[作業項目]
プロレスラー橋本真也の生涯をたどる文章を、最後の文の後から書き継いでください。

2005年7月11日、テレビ朝日のニュース番組「報道ステーション」でプロレスラー・橋本真也の訃報が伝えられた時。当時この番組のキャスターを務めていた古舘伊知郎アナはこんなコメントを残している。
 
「お医者さんは、死因はプロレスとはまったく関係ないと言っているようですね。高血圧とか、いろんな原因があると。ボクはそれだけじゃないとどうしても思うんですよね。ほんとに受け身の取りづらい技をどんどん連発していく。それにファンは歓喜の声をあげる。リング上はまたそれにこたえようとエスカレートする。そのデッドヒートだと思うんですよね。ボクはそういう意味では、彼は殉職だというふうに、思います。ほんとうにいいヤツでした」
 
「彼はプロレスに殉職した」、「いいヤツだった」という古舘節が私の脳裏を浮遊し続けた…。

 

橋本真也の早すぎる死から今年(2018年)で13年が経った。

橋本真也は死してもまだ生きている。
彼の存在を知らないプロレスファンだってたくさんいる。
だからこそ、2018年のプロレス界や世の中に私はこう問いたい。
 
「橋本真也とは何だったのか?」
 
破壊王と呼ばれた一人のプロレスラーの立身出世物語。
傷だらけの履歴書を読み解くと、破壊王の真実が見えてくる。
"激白"する壮絶な生き様が爆発する魂のロードムービー、それでは橋本真也のレスラー人生を追うことにしよう。
 
橋本真也は1965年7月3日岐阜県土岐市に生まれた。父は寿司職人で、自分の店を出すものの、うまくいかず、借金を重ねやがて失踪した。父がいないことを彼は小学生に入った時に気がついたという。母は居酒屋を経営していた。だから仕事で忙しい母の代わりに彼の面倒を見たのが、祖父と祖母だった。元々は弱虫だったが、小学校に入学する頃にはガキ大将となり、よく遊びよく喧嘩をしていた。運動は得意で勉強は苦手で、まさしくドラえもんのジャイアンのような存在だった。

 

橋本は小学生低学年の頃に格闘技に興味を持つ。漫画「空手バカ一代」を読んで、空手を習うようになる。道場に通うのではなく、極真空手を習っていた先輩に神社で稽古をつけてもらったという。プロレスに出会ったのもこの頃で、アントニオ猪木の異種格闘技戦やジャイアント馬場やジャンボ鶴田のスケールにでかいプロレスに魅了された。中学生になると柔道部に入り、さらに格闘技に傾倒していった橋本。空手への想いを抱きながら、県大会で活躍していき、二段を取得する。柔道特待生となり学費が免除され高校に進学すると、購買部で働きながら学校に通った。柔道は毎日4長時間の練習に励んだ。

[データ抜粋]
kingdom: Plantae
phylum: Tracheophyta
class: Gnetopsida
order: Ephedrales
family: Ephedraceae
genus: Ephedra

==

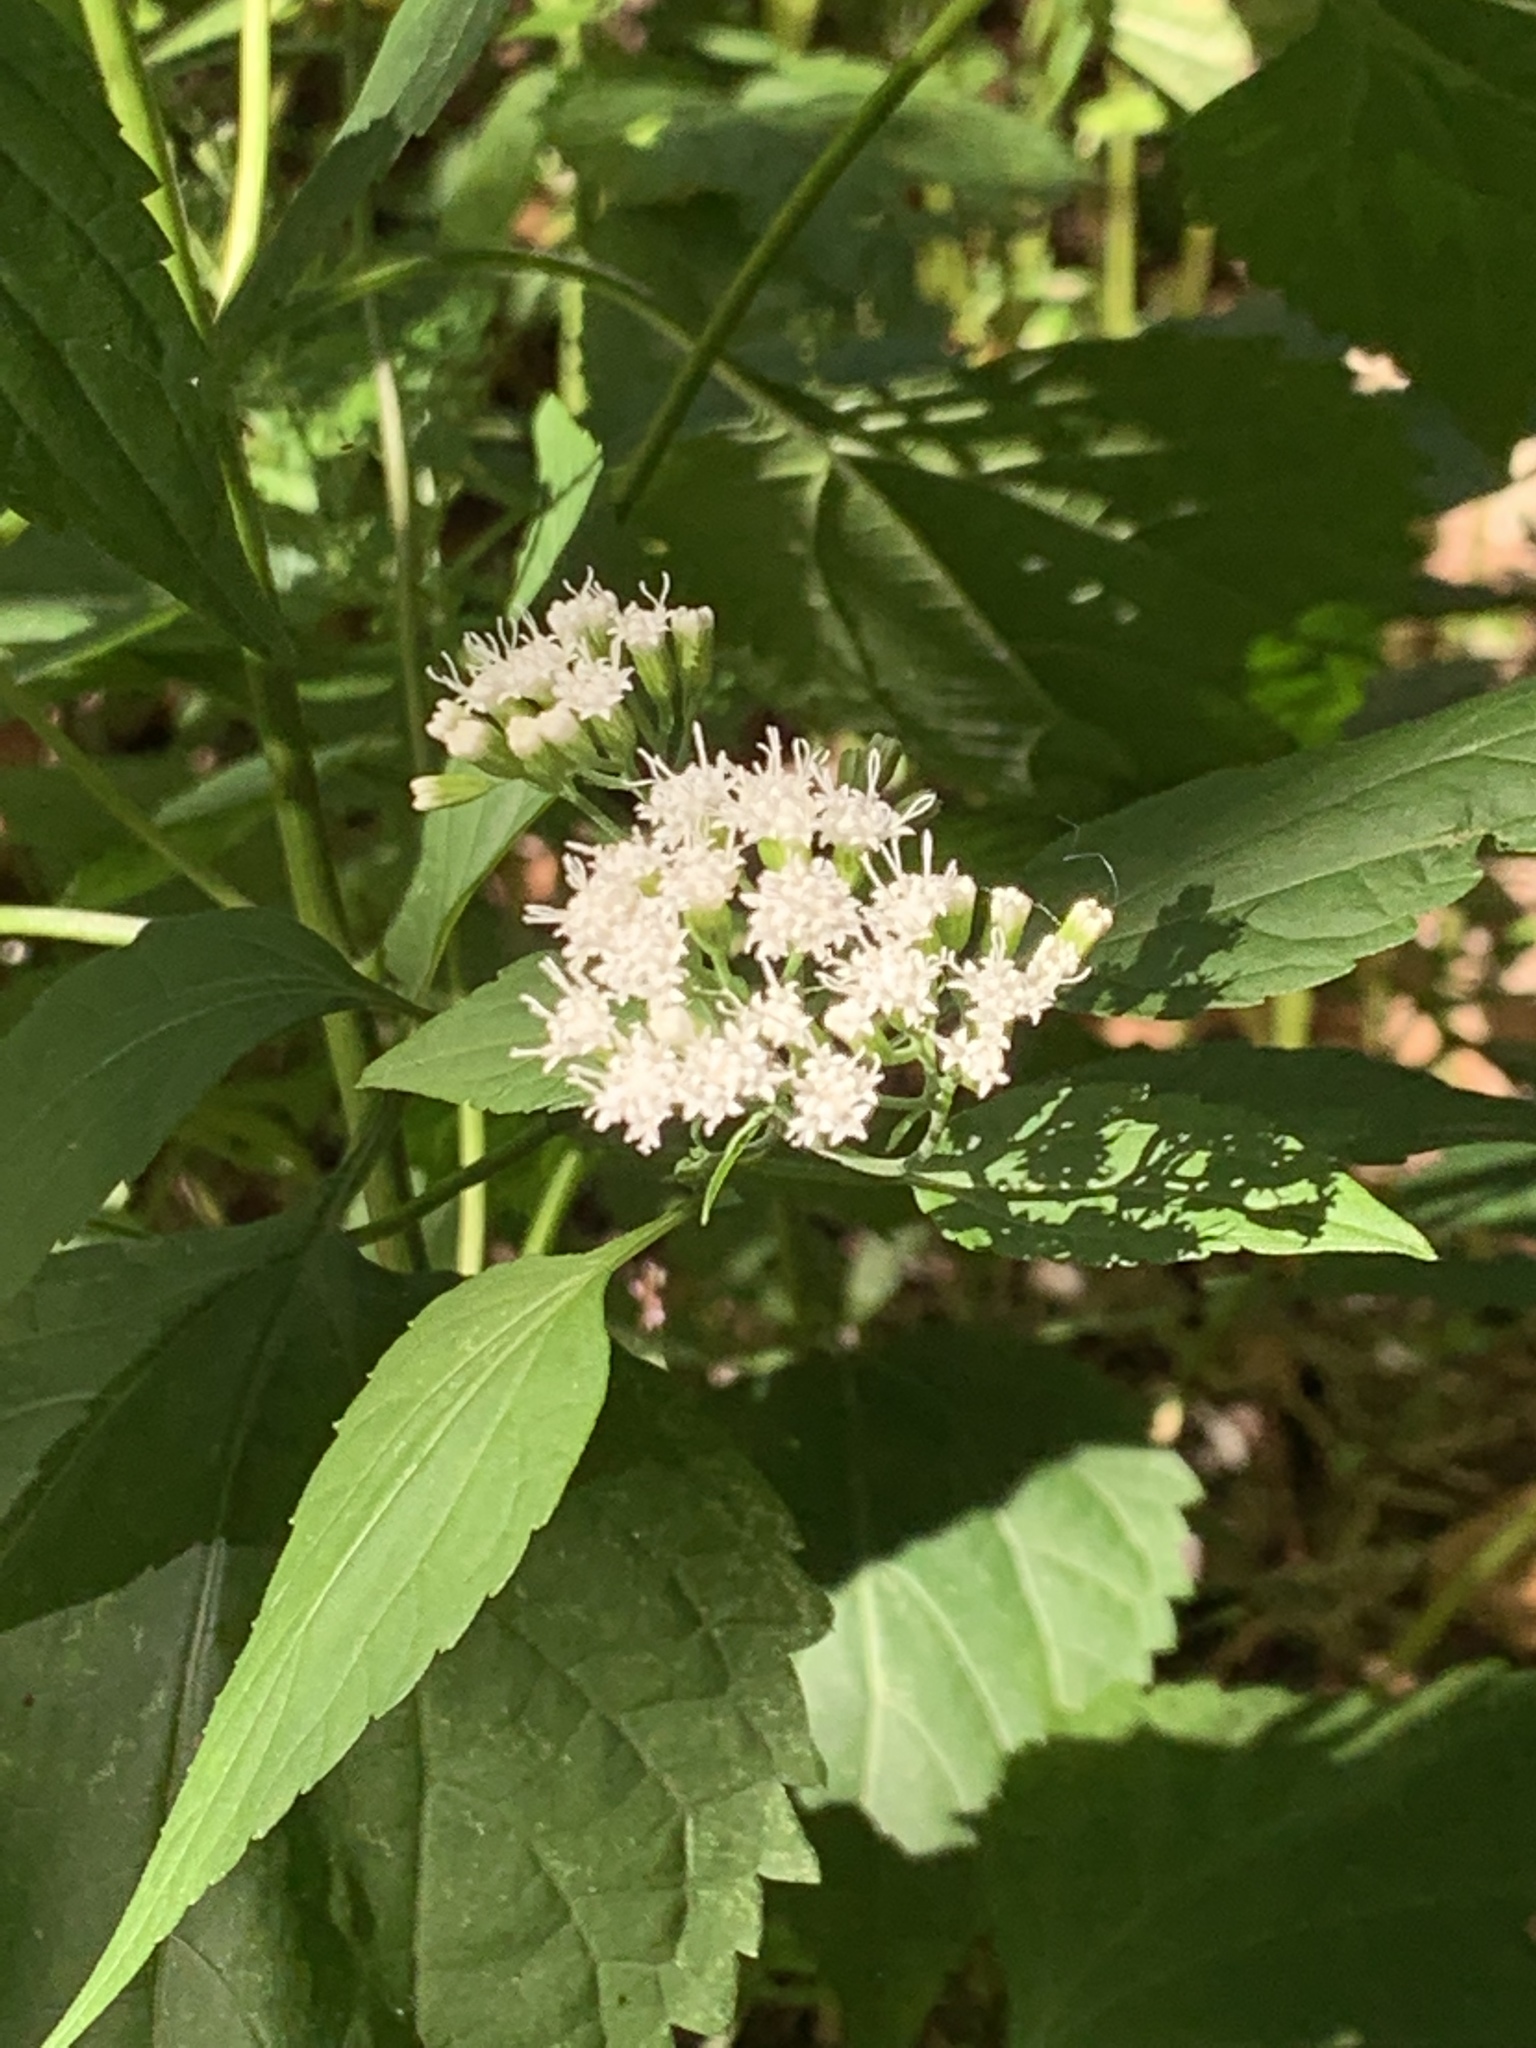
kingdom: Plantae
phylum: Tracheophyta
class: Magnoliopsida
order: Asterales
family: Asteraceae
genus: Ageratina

[あなたの回答]
だが、高校一年の終わり、母が脳溢血で倒れこの世を去った。これがきっかけで何のために柔道を続けるべきなのか分からなくなった。精神的にも追い込まれ、逃れるように柔道を辞め喧嘩に明け暮れた。気に入らないヤツはぶん殴っていた。ただ大義名分のない喧嘩だけはしたくなかった。そして、喧嘩に柔道技を持ち込むことは嫌だった。その後、高校3年生になり、柔道部に復帰するものの離れていたブランクの大きさがあり、後輩にも敗れていた。

 

進路はどうするのかが問われる時期になり、橋本は次第にプロレスラーになることを考えるようになる。元々小学校の文集で尊敬する人に「アントニオ猪木」と書いた彼は新日本プロレスに熱狂する。初代タイガーマスクが躍動し、長州力と藤波辰巳の名勝負数え歌、はぐれ国際軍団の暗躍、前田日明の凱旋、そしてカリスマ猪木…。意を決した橋本は先生と祖母に「プロレスラーになる」という強い想いを伝えた。柔道部の先生からの伝手をたどり、猪木の後援会長をしている人物からの紹介で新日本の入門テストを受けることになった。そして見事に合格したのである。

 

高校を卒業し、上京することになった橋本。祖母や先生に挨拶すると、ワンワン泣いた。寂しかったし、恐怖もあったのだろう。だが、それ以上に祖母や先生に感謝の気持ちが強くなったのかもしれない。

 
1984年4月21日、橋本は新日本に入門する。同期は後に闘魂三銃士として切磋琢磨していく武藤敬司、蝶野正洋がいた。また15歳という若さで入門した船木優治(現・誠勝)や橋本と同学年の野上彰(現・AKIRA)。前年に初代タイガーマスクが引退したこともあり、未来に投資するために有望な新人達が集結した年だった。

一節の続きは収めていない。